Segment Start: Material for this exercise

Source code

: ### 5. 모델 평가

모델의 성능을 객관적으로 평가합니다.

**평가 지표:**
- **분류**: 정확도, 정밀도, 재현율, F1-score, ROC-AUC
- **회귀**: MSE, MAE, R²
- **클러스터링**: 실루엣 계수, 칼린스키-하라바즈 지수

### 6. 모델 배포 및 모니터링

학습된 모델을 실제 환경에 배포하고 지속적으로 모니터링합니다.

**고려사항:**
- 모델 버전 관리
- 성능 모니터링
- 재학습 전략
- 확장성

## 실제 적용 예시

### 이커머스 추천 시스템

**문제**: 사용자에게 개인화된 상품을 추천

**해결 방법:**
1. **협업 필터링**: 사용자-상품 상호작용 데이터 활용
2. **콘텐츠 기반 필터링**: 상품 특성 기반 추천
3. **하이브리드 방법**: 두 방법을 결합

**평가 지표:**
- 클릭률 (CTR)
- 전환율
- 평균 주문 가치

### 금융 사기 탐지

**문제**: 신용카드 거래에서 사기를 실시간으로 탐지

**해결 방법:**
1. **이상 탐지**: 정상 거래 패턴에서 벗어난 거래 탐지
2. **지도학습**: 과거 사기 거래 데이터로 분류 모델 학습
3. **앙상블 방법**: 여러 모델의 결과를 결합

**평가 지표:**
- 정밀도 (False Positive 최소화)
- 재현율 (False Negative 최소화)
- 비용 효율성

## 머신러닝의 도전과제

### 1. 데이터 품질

Segment End: Material for this exercise

## [Problem description]
Reproduce the data above verbatim, line for line, with no changes.

## [Finished task]
Source code

: ### 5. 모델 평가

모델의 성능을 객관적으로 평가합니다.

**평가 지표:**
- **분류**: 정확도, 정밀도, 재현율, F1-score, ROC-AUC
- **회귀**: MSE, MAE, R²
- **클러스터링**: 실루엣 계수, 칼린스키-하라바즈 지수

### 6. 모델 배포 및 모니터링

학습된 모델을 실제 환경에 배포하고 지속적으로 모니터링합니다.

**고려사항:**
- 모델 버전 관리
- 성능 모니터링
- 재학습 전략
- 확장성

## 실제 적용 예시

### 이커머스 추천 시스템

**문제**: 사용자에게 개인화된 상품을 추천

**해결 방법:**
1. **협업 필터링**: 사용자-상품 상호작용 데이터 활용
2. **콘텐츠 기반 필터링**: 상품 특성 기반 추천
3. **하이브리드 방법**: 두 방법을 결합

**평가 지표:**
- 클릭률 (CTR)
- 전환율
- 평균 주문 가치

### 금융 사기 탐지

**문제**: 신용카드 거래에서 사기를 실시간으로 탐지

**해결 방법:**
1. **이상 탐지**: 정상 거래 패턴에서 벗어난 거래 탐지
2. **지도학습**: 과거 사기 거래 데이터로 분류 모델 학습
3. **앙상블 방법**: 여러 모델의 결과를 결합

**평가 지표:**
- 정밀도 (False Positive 최소화)
- 재현율 (False Negative 최소화)
- 비용 효율성

## 머신러닝의 도전과제

### 1. 데이터 품질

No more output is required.